Fig. 1. NCT-58 reduces cell viability and induces apoptosis in HER2-positive breast cancer cells.

A Chemical structure of deguelin and NCT-58. B BT474 and SKBR3 cells were treated with various concentrations of NCT-58 (0.1–20 μM) or DMSO (solvent control) for 72 h. Cell viability was determined by MTS assay (***p < 0.001, n = 4). C Morphological changes of BT474 and SKBR3 cells after treatment with NCT-58 (2–10 μM, for 72 h) as seen through phase-contrast microscopy. D Cells were treated with NCT-58 (2–10 μM) for 72 h and the sub-G1 population was assessed by flow cytometry (***p < 0.01, n = 3).
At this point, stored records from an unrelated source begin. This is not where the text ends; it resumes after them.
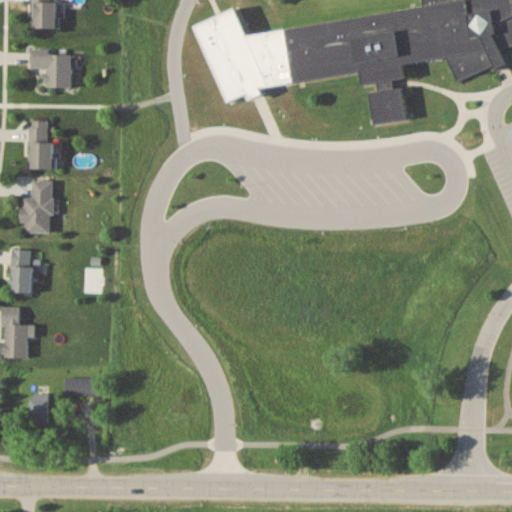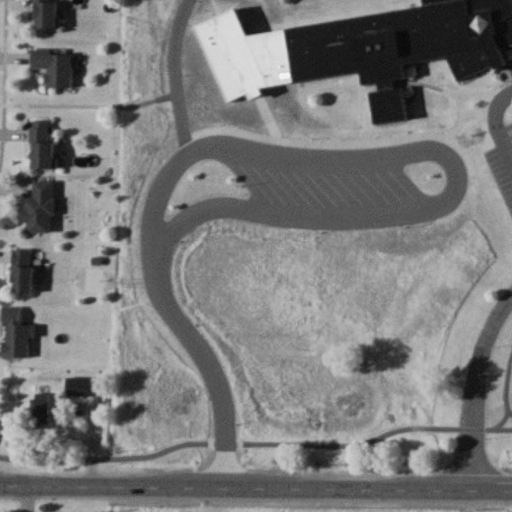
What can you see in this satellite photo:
building: (47, 13)
building: (404, 40)
building: (403, 45)
building: (55, 66)
road: (176, 76)
building: (390, 105)
road: (494, 127)
building: (42, 143)
road: (316, 159)
building: (40, 206)
building: (23, 269)
building: (15, 333)
building: (83, 385)
road: (475, 391)
road: (505, 393)
building: (39, 410)
road: (511, 410)
road: (256, 444)
road: (256, 487)
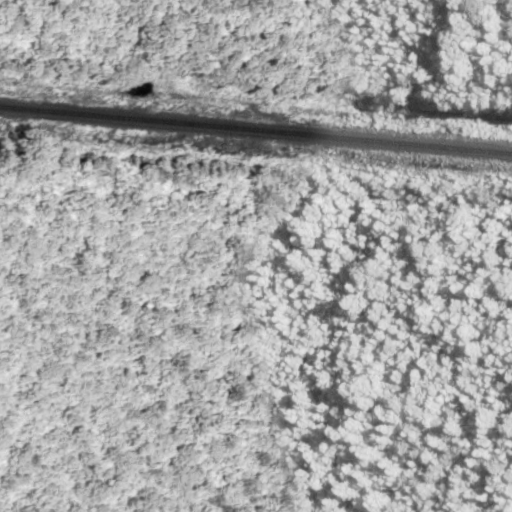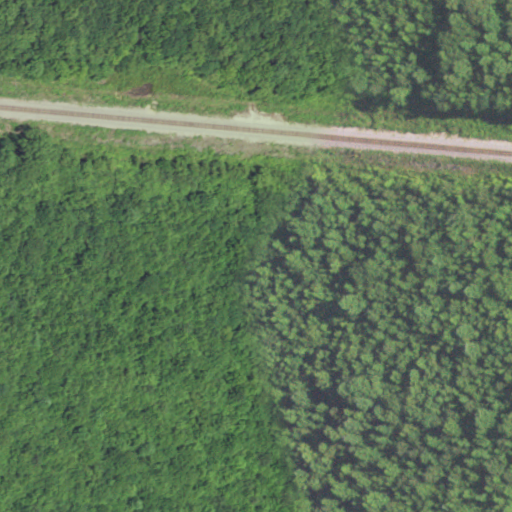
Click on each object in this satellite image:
railway: (256, 125)
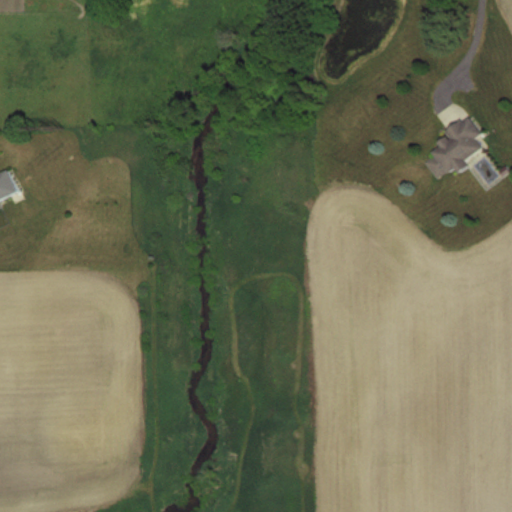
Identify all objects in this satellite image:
road: (473, 54)
building: (454, 146)
building: (6, 183)
crop: (410, 362)
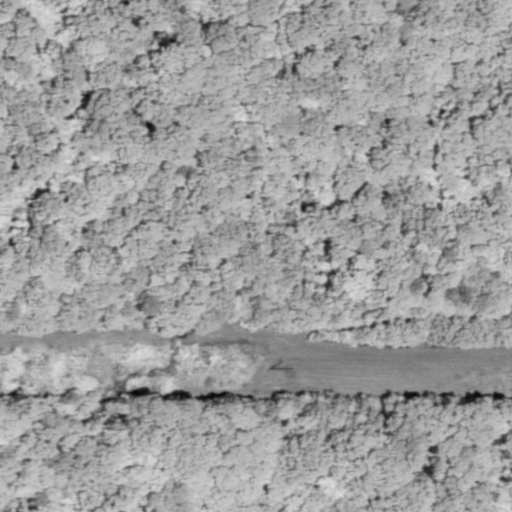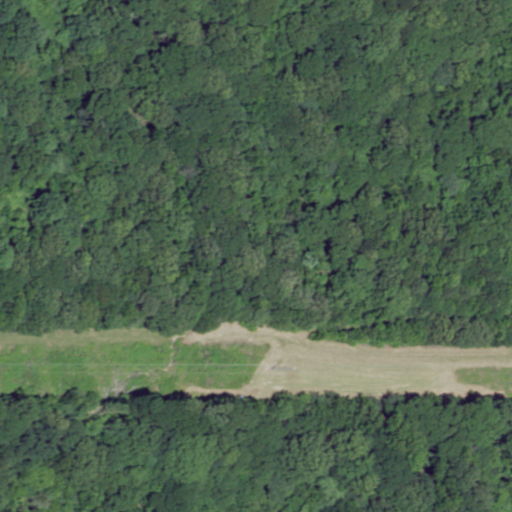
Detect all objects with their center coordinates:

E Early and late apoptotic cells in the presence or absence of NCT-58 were quantified by annexin V/PI staining (right panel, **p < 0.01; ***p < 0.001, n = 3). F Effect of NCT-58 on expression of cleaved-caspase-3, cleaved-caspase-7, cleaved-PARP and survivin in BT474 and SKBR3 cells. G Quantitative graphs of these protein levels (*p < 0.05; **p < 0.01; ***p < 0.001, n = 3). GAPDH was used as an internal loading control. H The sub-G1 fraction of the normal human mammary epithelial MCF10A cells was analyzed through flow cytometry after exposure to 10 μM of NCT-58 for 72 h (NS, not significant, versus DMSO control, n = 3). The results are presented as mean ± SD of at least three independent experiments and analyzed by one-way ANOVA or Student’s t-test followed by Bonferroni’s post hoc test.